“A man who has not been in Italy,” wrote Dr Johnson, “is always conscious of an inferiority.” Perhaps, but he might as well have said, for his time and his circle, a man who has not been to Oxford or Cambridge, or a man who has not written a book. Indeed there is possibly still something at the least a little unsatisfactory about moving in a world of books and judgments about books without oneself having hazarded, or achieved, one. Hence the appeal of what used to be called vanity publishing, which I understand is doing rather well, even in what our paper of record likes to call “these recessionary times”.
Yes, there is undoubtedly something deeply satisfying about seeing one’s name on the cover of a new book, which makes the case of Ferdinand Thrän, the nineteenth century restorer of the massive cathedral in the city of Ulm on the Danube, particularly poignant and shocking, though not perhaps to Thrän himself, as Claudio Magris writes (in his book Danube):
On the cover of his learned work (The Cathedral of Ulm, an Exact Description of the Same, 1857), the printer, in a moment of distraction which seems to obey the remorseless destiny of Ferdinand Thrän, has forgotten to print the author’s name, which the librarian of the National Library in Vienna has added in pencil …
Thrän, whom Magris describes as “a hypochondriac specialising in discourtesies”, kept for many years a kind of specialised diary called the File of Rudenesses Received, which, though unpublished, may be his finest work. Thrän’s experience has taught him that what life boils down to is a series of dirty tricks, and so he has set out to keep a rigorous inventory of its outrages.
If genuine writing is born from the desire to account for the copious inconvenience of living, then Thrän is a real writer. Literature here is accountancy, the ledger of profit and loss, the balance sheet of an inevitable deficit …Thrän impartially records the knavish pettiness of men and things, the intrigues of building-inspector Rupp-Reutlingen and the malevolence of the storm that ruined the central nave for him, filling the cathedral with flakes of plaster, the decision which assigned him a salary with no pension attached and the nervous fevers with which he is afflicted, his eleven falls from horseback – imputed to the poor quality of his old nag, which was, however, the only sort of horse he could afford on his income – and the deaths of four of his children, the frequent accidents which cause him to fall of the scaffolding or end up in the Danube, the inconvenience and risk of being impaled while being fished out with a boat-hook. Tragedies and mere vexations are all put on the same level, because the real tragedy of life is that it is, solely and entirely, a nuisance.

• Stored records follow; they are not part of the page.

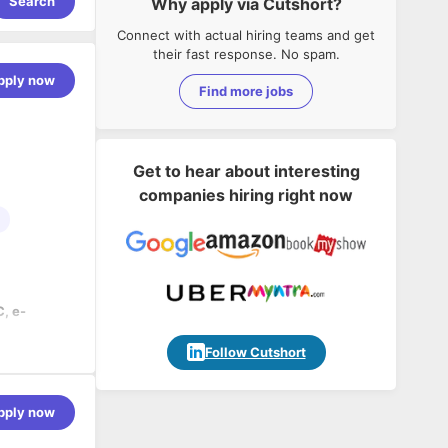
Search
Why apply via Cutshort?
Connect with actual hiring teams and get
their fast response. No spam.
pply now
Find more jobs
Get to hear about interesting
companies hiring right now
, e-
nd Google
Follow Cutshort
r
pply now
.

As a cartographer of calamities, Magris writes, Thrän is an infant brother of Kafka and a familiar figure in Central European literature. And perhaps this negative figure is not all negativity, or is it just that we will not allow him to be such?
… every book written against life, wrote Thomas Mann, seduces us into living it; behind Thrän’s obstinate rejection with which he counters the malevolence of things there is also a reticent love of reality, of those rivers and those roads which he measured with persevering exactitude. Perhaps the true friend of life is not the wooer who courts her with sentimental flatteries, but rather the clumsy, rejected lover who feels that she has cast him out from her good graces, as Thrän put it, like a piece of old furniture.